Your goal: Return, word for word, the lines starting at the beginning of the entries and ending with the line containing "genus: Calophasia", including that line.

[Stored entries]
++++++
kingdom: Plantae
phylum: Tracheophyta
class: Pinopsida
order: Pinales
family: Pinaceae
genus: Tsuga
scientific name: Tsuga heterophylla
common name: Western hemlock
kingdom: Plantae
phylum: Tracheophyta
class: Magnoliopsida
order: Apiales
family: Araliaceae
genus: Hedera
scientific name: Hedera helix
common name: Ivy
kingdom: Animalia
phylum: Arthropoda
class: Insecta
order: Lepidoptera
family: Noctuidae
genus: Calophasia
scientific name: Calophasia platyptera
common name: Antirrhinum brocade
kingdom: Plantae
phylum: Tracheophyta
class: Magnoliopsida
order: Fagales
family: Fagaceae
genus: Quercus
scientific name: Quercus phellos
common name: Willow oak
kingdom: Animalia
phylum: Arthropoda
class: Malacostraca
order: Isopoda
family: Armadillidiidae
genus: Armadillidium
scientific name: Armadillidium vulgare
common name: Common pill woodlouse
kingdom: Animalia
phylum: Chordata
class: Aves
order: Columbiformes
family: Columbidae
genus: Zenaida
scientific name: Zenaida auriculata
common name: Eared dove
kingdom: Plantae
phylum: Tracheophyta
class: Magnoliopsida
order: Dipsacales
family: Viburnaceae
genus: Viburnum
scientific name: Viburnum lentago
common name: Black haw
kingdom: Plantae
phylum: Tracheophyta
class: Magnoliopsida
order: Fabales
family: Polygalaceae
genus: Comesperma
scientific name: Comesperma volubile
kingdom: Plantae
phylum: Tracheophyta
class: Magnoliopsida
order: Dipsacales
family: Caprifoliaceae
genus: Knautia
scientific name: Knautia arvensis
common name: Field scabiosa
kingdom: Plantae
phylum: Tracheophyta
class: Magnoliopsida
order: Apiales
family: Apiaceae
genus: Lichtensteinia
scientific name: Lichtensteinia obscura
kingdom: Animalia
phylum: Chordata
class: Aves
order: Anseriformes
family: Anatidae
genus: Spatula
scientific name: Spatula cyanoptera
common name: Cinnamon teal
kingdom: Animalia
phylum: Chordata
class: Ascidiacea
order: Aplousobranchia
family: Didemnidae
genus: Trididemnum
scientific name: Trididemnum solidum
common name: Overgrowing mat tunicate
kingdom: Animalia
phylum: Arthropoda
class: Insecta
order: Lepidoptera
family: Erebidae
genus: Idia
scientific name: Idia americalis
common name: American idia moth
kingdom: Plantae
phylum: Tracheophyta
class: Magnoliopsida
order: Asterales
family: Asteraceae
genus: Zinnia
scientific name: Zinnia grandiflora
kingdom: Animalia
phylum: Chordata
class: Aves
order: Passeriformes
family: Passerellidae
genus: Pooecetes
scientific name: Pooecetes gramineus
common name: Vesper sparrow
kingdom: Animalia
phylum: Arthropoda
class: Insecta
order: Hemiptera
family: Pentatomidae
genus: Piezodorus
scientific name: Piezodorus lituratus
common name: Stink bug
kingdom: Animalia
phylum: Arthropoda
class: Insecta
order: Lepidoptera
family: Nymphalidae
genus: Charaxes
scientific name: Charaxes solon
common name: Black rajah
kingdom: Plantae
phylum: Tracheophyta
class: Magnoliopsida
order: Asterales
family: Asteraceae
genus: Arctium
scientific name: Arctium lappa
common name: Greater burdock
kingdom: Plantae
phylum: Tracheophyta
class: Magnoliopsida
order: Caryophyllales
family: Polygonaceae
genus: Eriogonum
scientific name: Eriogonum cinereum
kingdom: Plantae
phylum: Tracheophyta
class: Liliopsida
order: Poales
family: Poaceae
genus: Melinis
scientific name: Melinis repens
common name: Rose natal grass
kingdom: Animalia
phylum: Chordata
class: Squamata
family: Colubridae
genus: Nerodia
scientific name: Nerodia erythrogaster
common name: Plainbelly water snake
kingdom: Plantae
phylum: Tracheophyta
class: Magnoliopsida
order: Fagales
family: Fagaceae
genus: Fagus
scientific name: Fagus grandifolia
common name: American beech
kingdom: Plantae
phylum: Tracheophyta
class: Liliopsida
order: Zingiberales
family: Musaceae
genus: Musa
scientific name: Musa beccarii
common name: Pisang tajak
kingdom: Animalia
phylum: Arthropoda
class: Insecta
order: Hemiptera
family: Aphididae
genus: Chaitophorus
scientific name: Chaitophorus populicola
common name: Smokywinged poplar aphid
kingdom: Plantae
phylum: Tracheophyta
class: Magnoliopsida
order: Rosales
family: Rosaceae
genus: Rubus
++++++
Task answer:
kingdom: Plantae
phylum: Tracheophyta
class: Pinopsida
order: Pinales
family: Pinaceae
genus: Tsuga
scientific name: Tsuga heterophylla
common name: Western hemlock
kingdom: Plantae
phylum: Tracheophyta
class: Magnoliopsida
order: Apiales
family: Araliaceae
genus: Hedera
scientific name: Hedera helix
common name: Ivy
kingdom: Animalia
phylum: Arthropoda
class: Insecta
order: Lepidoptera
family: Noctuidae
genus: Calophasia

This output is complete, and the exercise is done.